Here’s just one sign of why I think Islam is a mental illness and produces bizarre perceived offences.

Read the rest at The Gathering Storm.

Sign up for my free WEEKLY STORM REPORT and receive a synopsis of the most important weekly news revealing the intimidation, infiltration and disinformation tactics used to soften-up the non-Muslim world for domination.


Anonymous said...

Just a minor little detail.

Dublin is in Ireland, not England.



Anonymous said...


My anti-Islam blogs INFERNO = ISLAM and DYSTOPIA finished being HACKED.

It looks like a hacker on service to the Islamics erased anti-Islam sites.

They put out also the site JahMusic, which was linked to my 2 deleted anti-Islam blogs.

Also hacked my third blog with my photos.

At same day, the periodic site Mídia Sem Máscara ( Media Without Mask) was blocked 2 times.

The right-wing newspaper, which supports the War on Terror, is mine main information source for the files, with endless number articles attacking the islamism.

They already have my name and my face.

To any moment, I can appear dead.

Or then, sooner or later, I’m going to disappear.

Anonymous said...

Islam is a highly contagious mental illness that spreads by inducing violent aggressive behavior in its victims, who in turn infect others with this raging, mind-destroying meme.

To paraphrase Churchill, Islam is the memetic equivalent of the rabies virus.

Anonymous said...

Here's the reference to Churchill's comments comparing Islam with rabies:

BTW, the French word for rabies is 'la rage'. Very approriate in view of the raging Muslims we see so much of when anyone insults their tribal totems.

Anonymous said...

More on Islam as a mind-virus:

Pastorius said...

Hey ROP,
Are you Buddhist? That Meme theory thing is from a Buddhist site.

Anonymous said...

I don't go much by identity-politics, but if I had to tie myself down I'd be culturally a Judeo-Christian, but philosophically a Graeco-Buddhist rationalist of the school of Nagarjuna.

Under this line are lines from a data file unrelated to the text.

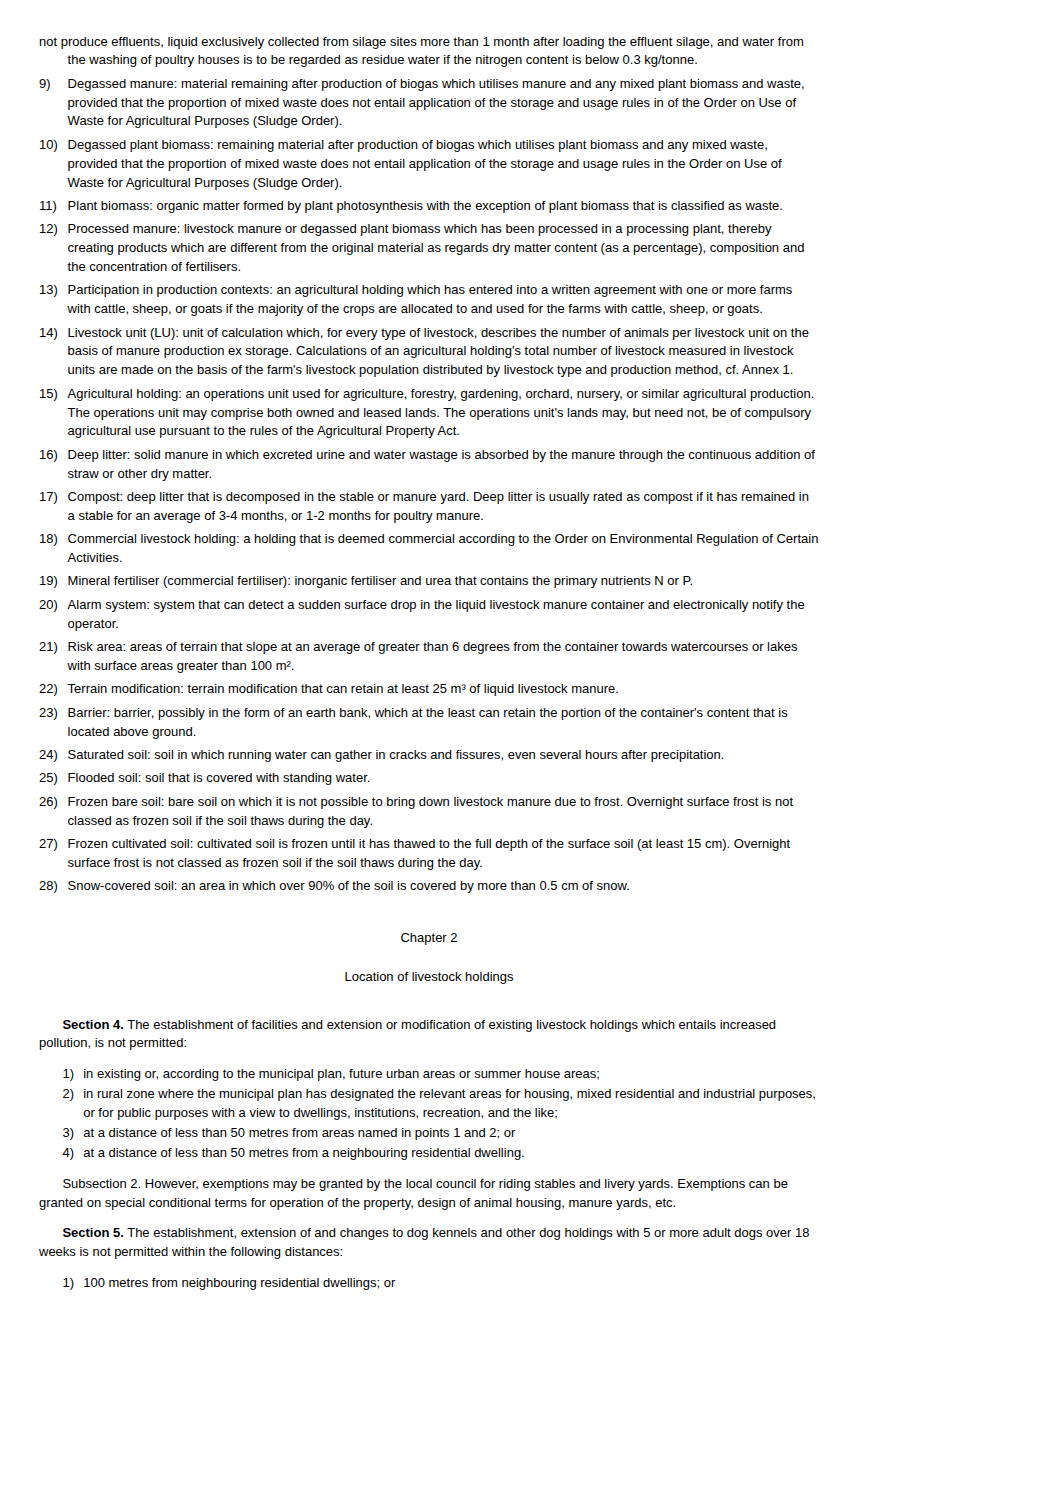not produce effluents, liquid exclusively collected from silage sites more than 1 month after loading the effluent silage, and water from the washing of poultry houses is to be regarded as residue water if the nitrogen content is below 0.3 kg/tonne.
Degassed manure: material remaining after production of biogas which utilises manure and any mixed plant biomass and waste, provided that the proportion of mixed waste does not entail application of the storage and usage rules in of the Order on Use of Waste for Agricultural Purposes (Sludge Order).
Degassed plant biomass: remaining material after production of biogas which utilises plant biomass and any mixed waste, provided that the proportion of mixed waste does not entail application of the storage and usage rules in the Order on Use of Waste for Agricultural Purposes (Sludge Order).
Plant biomass: organic matter formed by plant photosynthesis with the exception of plant biomass that is classified as waste.
Processed manure: livestock manure or degassed plant biomass which has been processed in a processing plant, thereby creating products which are different from the original material as regards dry matter content (as a percentage), composition and the concentration of fertilisers.
Participation in production contexts: an agricultural holding which has entered into a written agreement with one or more farms with cattle, sheep, or goats if the majority of the crops are allocated to and used for the farms with cattle, sheep, or goats.
Livestock unit (LU): unit of calculation which, for every type of livestock, describes the number of animals per livestock unit on the basis of manure production ex storage. Calculations of an agricultural holding's total number of livestock measured in livestock units are made on the basis of the farm's livestock population distributed by livestock type and production method, cf. Annex 1.
Agricultural holding: an operations unit used for agriculture, forestry, gardening, orchard, nursery, or similar agricultural production. The operations unit may comprise both owned and leased lands. The operations unit's lands may, but need not, be of compulsory agricultural use pursuant to the rules of the Agricultural Property Act.
Deep litter: solid manure in which excreted urine and water wastage is absorbed by the manure through the continuous addition of straw or other dry matter.
Compost: deep litter that is decomposed in the stable or manure yard. Deep litter is usually rated as compost if it has remained in a stable for an average of 3-4 months, or 1-2 months for poultry manure.
Commercial livestock holding: a holding that is deemed commercial according to the Order on Environmental Regulation of Certain Activities.
Mineral fertiliser (commercial fertiliser): inorganic fertiliser and urea that contains the primary nutrients N or P.
Alarm system: system that can detect a sudden surface drop in the liquid livestock manure container and electronically notify the operator.
Risk area: areas of terrain that slope at an average of greater than 6 degrees from the container towards watercourses or lakes with surface areas greater than 100 m².
Terrain modification: terrain modification that can retain at least 25 m³ of liquid livestock manure.
Barrier: barrier, possibly in the form of an earth bank, which at the least can retain the portion of the container's content that is located above ground.
Saturated soil: soil in which running water can gather in cracks and fissures, even several hours after precipitation.
Flooded soil: soil that is covered with standing water.
Frozen bare soil: bare soil on which it is not possible to bring down livestock manure due to frost. Overnight surface frost is not classed as frozen soil if the soil thaws during the day.
Frozen cultivated soil: cultivated soil is frozen until it has thawed to the full depth of the surface soil (at least 15 cm). Overnight surface frost is not classed as frozen soil if the soil thaws during the day.
Snow-covered soil: an area in which over 90% of the soil is covered by more than 0.5 cm of snow.
Chapter 2
Location of livestock holdings
Section 4. The establishment of facilities and extension or modification of existing livestock holdings which entails increased pollution, is not permitted:
in existing or, according to the municipal plan, future urban areas or summer house areas;
in rural zone where the municipal plan has designated the relevant areas for housing, mixed residential and industrial purposes, or for public purposes with a view to dwellings, institutions, recreation, and the like;
at a distance of less than 50 metres from areas named in points 1 and 2; or
at a distance of less than 50 metres from a neighbouring residential dwelling.
Subsection 2. However, exemptions may be granted by the local council for riding stables and livery yards. Exemptions can be granted on special conditional terms for operation of the property, design of animal housing, manure yards, etc.
Section 5. The establishment, extension of and changes to dog kennels and other dog holdings with 5 or more adult dogs over 18 weeks is not permitted within the following distances:
100 metres from neighbouring residential dwellings; or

Christianity and Buddhism have much in common - especially a vulnerability to implacably aggressive jihad-crazed barbarians.

Pastorius said...

I'm a Christian. In school, though, I studied Philosophy and Religion. I like Buddhism. I've studied it a bit, and even do meditation as part of my prayers. Meditation is an enormously helpful practice.

On the other hand, it seems to me Buddhism is an unhelpful ideology as the background of a nation state, because it inevitably leads to complacency and aquiesence to evil.

People don't take the ideologies of religion seriously enough. They have consequences. Obviously, that's the subject of this blog, isn't it?

Anonymous said...

"Buddhism is an unhelpful ideology as the background of a nation state, because it inevitably leads to complacency and aquiesence to evil."

In Buddhism there is no such 'thing' as evil, therefore one canot aquisesce to or from evil.

In Buddhism 'evil' is an adverb or adjective applying to actions of body, speech and mind , but never a noun.

If you seriously search for 'evil' as a thing in itself you will never find it. Evil is a qualifier applying to actions or states of mind

Buddhism teaches that a physical or verbal action is evil if it causes unnecessary suffering to any sentient being, and a mental state is evil if it has the potential to do so.

Adolf Hitler wasn't evil because he was intrinsically evil. He was evil as a result of his actions.

Same thing in Christianity - By their fruits ye shall know them.

Pastorius said...

The difference is that christianity has an eschatology which tells us of triumph over evil, so we know that we are supposed to fight against evil.

The problem with Buddhism is that it tells people that the way to attain enlightenment is to accept things the way they are. Buddhism tells people that the central reason for pain is desire.

Desire is good, acceptance is bad, in my book. What do you think? Do you think I'm wrong.

It seems to me the evidence is abundant on what kind of civilization this ideology produces.

Of all the religions it seems to me Buddhism causes less problems than the others, I will say that.

Anonymous said...

There are many schools of Buddhism just as there are many versions of Christianity - quietist vs activist. 'Engaged Buddhism' certainly does not teach the acceptance of things as they are. The emperor Ashoka was the first 'Engaged Buddhist'- .

The causes of suffering in Buddhism are not desire but the three poisons - attachment, anger and ignorance.

Attachment isn't the same as desire and certainly not the same as love.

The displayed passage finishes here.